Year 6 Learning Community
In 2019, the Year 6 team embarked on a journey of collaborative risk-taking, problem-solving and a whole lot of critical and creative thinking; to pilot a new model for the first year of Middle School at Good Shepherd Lutheran College called, 'The Year 6 Learning Community'.
The focus was on creating a program that nurtures the agency inherent within all learners through project-based learning, a strong focus on developing approaches to learning skills, and daily opportunity for reflection, self-assessment and personal goal setting.
The team wanted to create the learning conditions for students to become self-aware learners who can make thoughtful and considerate choices and act appropriately and confidently for their own learning needs. They wanted school to be a place of enjoyment that can inspire a love of learning and a community of independent and caring learners.
In order to develop this model they had to work with two creative constraints:
- The timetable
- Compliance with all MYP subject requirements
They firstly needed to work around the Middle and Senior School Timetable. The first step to jumping this hurdle was to assign a full-time team of teachers to the Year 6 Learning Community so the majority of the daily schedule could be flexible and needs-based. This full-time team has responsibility for the planning, teaching and assessing of the following MYP subjects:
- Individuals and Societies
- Language and Literature
They have a lovely, light-filled, open flexible learning space where this learning occurs. The teaching team has strengths that cover each of these learning areas.

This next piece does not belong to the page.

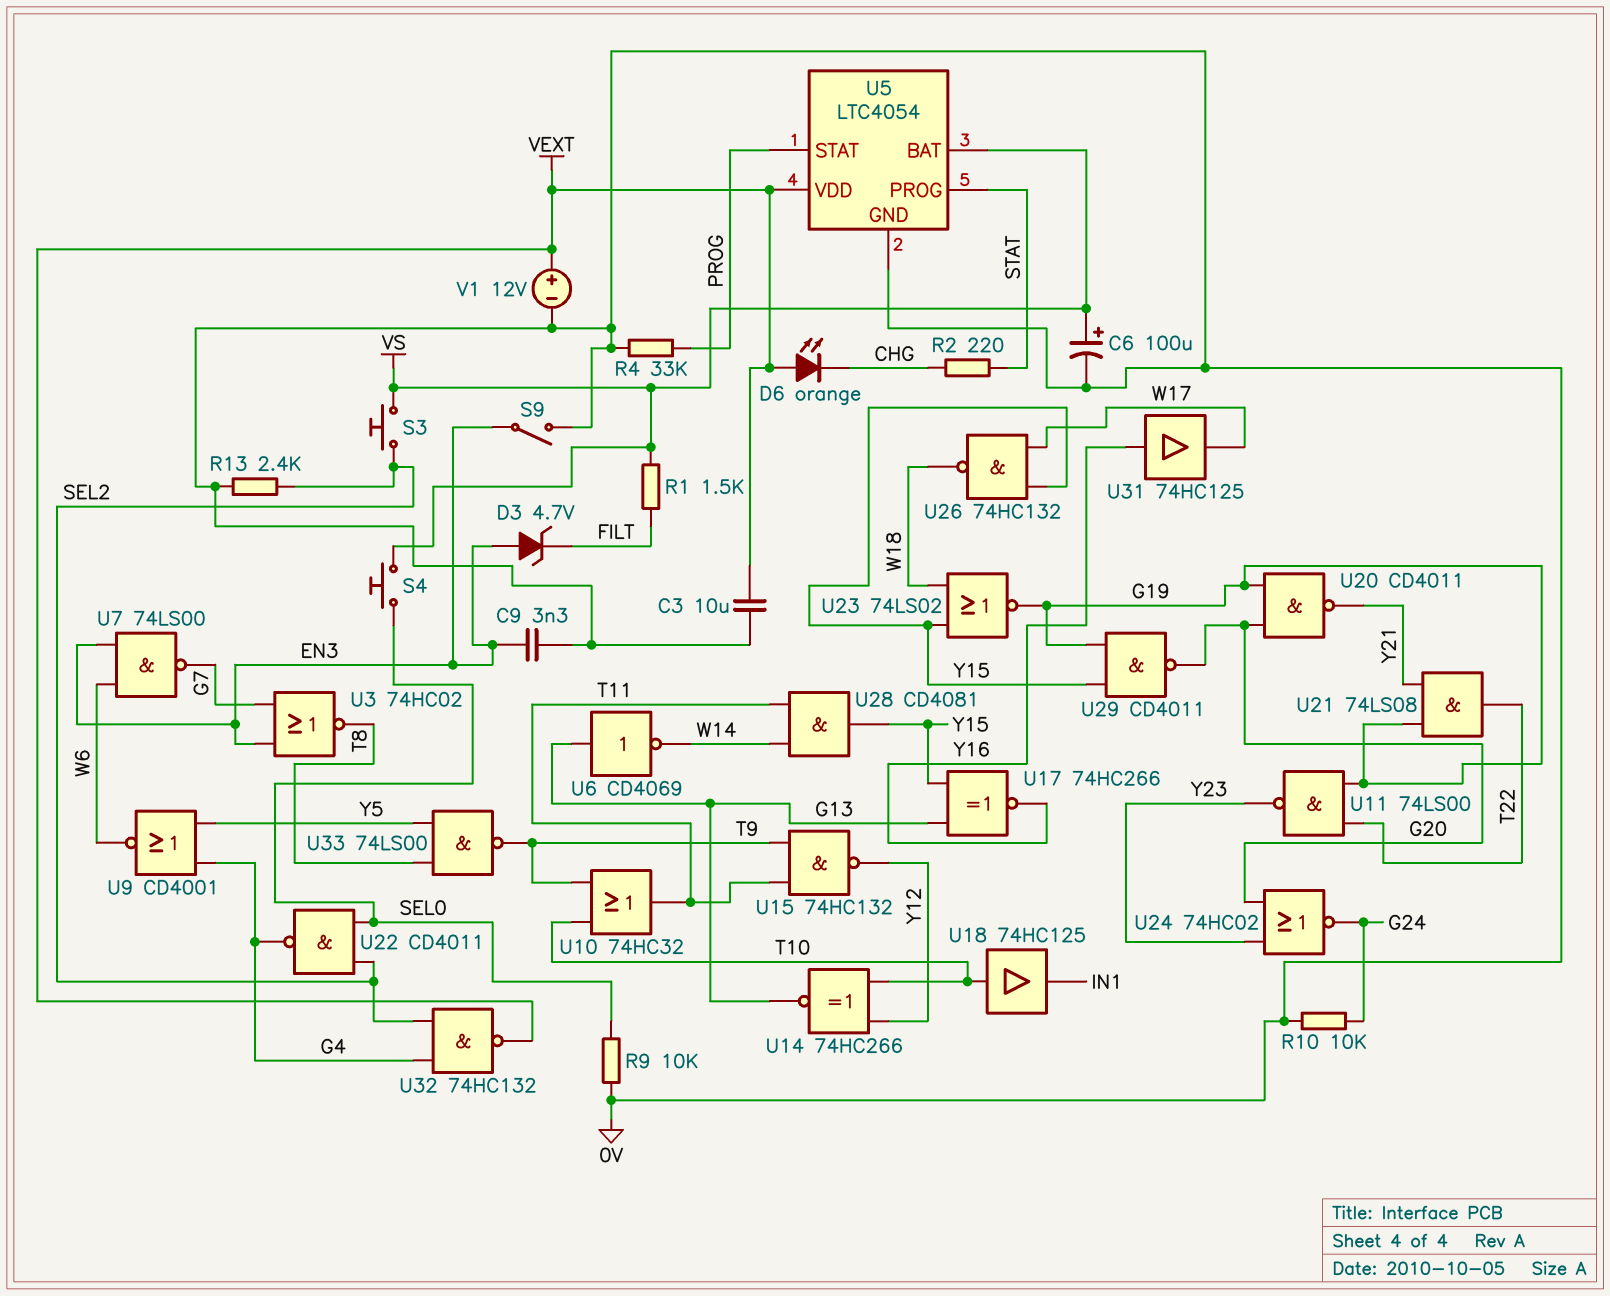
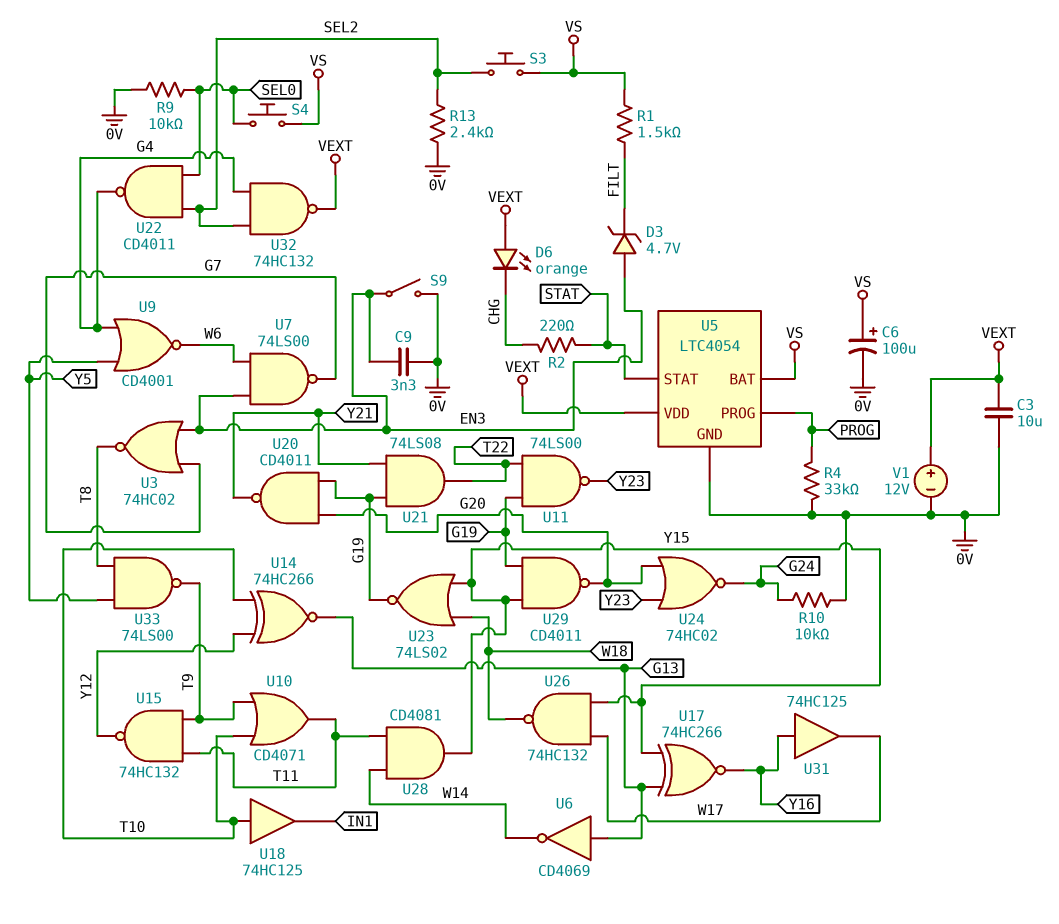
U5 pin PROG: STAT -> PROG
U5 pin STAT: PROG -> STAT
U10: OR 74HC32 (in T9, in T10, out T11) -> OR CD4071 (in T9, in T10, out T11)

In addition to this full-time team of Year 6 teachers, specialist Physical and Health Education and Language Acquisition teachers also teach in the Year 6 area. Students head to the other areas of the College to engage in these subjects and during this time, the Year 6 teaching team collaboratively reflect and plan.
In order to create a weekly flexible schedule that meets the learning needs of Year 6 students and also adheres to the Australian Curriculum and the MYP requirements, the team chose to employ and create the following subjects:
- Morning Cafe: a Christian Studies, Visible Wellbeing and explicit approaches to learning skills development time
- Language and Literature
- World Studies: an interdisciplinary Sciences and Individuals and Societies learning area
- Creatorspace: an integrated Arts, Design and Christian Studies learning area (we are a Lutheran school and our Christ-centred mission is of utmost importance)
- Choose Your Own Adventure: a student-led project developed using the MYP projects cycle
All these learning areas are connected through a single global context: Identities and Relationships. In the future, students will choose which global context to focus on.
Rather than having multiple books for different subjects, students all have a process journal that demonstrates the process of learning. The process journal is a large scrapbook and students also develop online process journals in SEQTA Folios and Google Folders. In their process journal, students make the process of learning visible and are beginning to make connections within their process journal. In just eight weeks some students hd already filled three process journals! The idea is that by the end of the year they will have multiple process journals that can serve as a mini-exhibition of their learning. The process journal is where teachers also source evidence of learning.
The weekly schedule is a flexible one, that caters for meeting the MYP requirements and the Australian Curriculum requirements. Something to bear in mind, this is a flexible schedule and flexes based on student learning needs.
Students are at the point where they will choose when they want to focus on their 'Creatorspace Project' and their 'Choose Your Own Adventure Project'. They make these decisions based on the workshops available, the availability of resources and the decisions of those they are collaborating with.
21st Century Learning
The Year 6 Team is thrilled to see this increase in student agency in such a short period of time. They have had the pleasure of hosting Student-led Conferences where it was so lovely to see that after only five weeks in the program, students were using the language of agency and demonstrating authentic ownership over their learning. There were honest reflections and goal setting. Their goals were clearly articulated and supported with evidence from their process journals. The team was greatly encouraged to see that the parent community were thrilled with the model of the Year 6 Learning Community, understand why they are taking this approach and are supportive because they can see how this project-based approach to teaching and learning is not only supporting their child’s growth academically, but they are holistically developing in a healthy and happy manner.
Although the team is in the early stages and has much more to collaboratively develop alongside their students, it has been an exciting and very big endeavour, but one that is essential to learning in the 21st Century.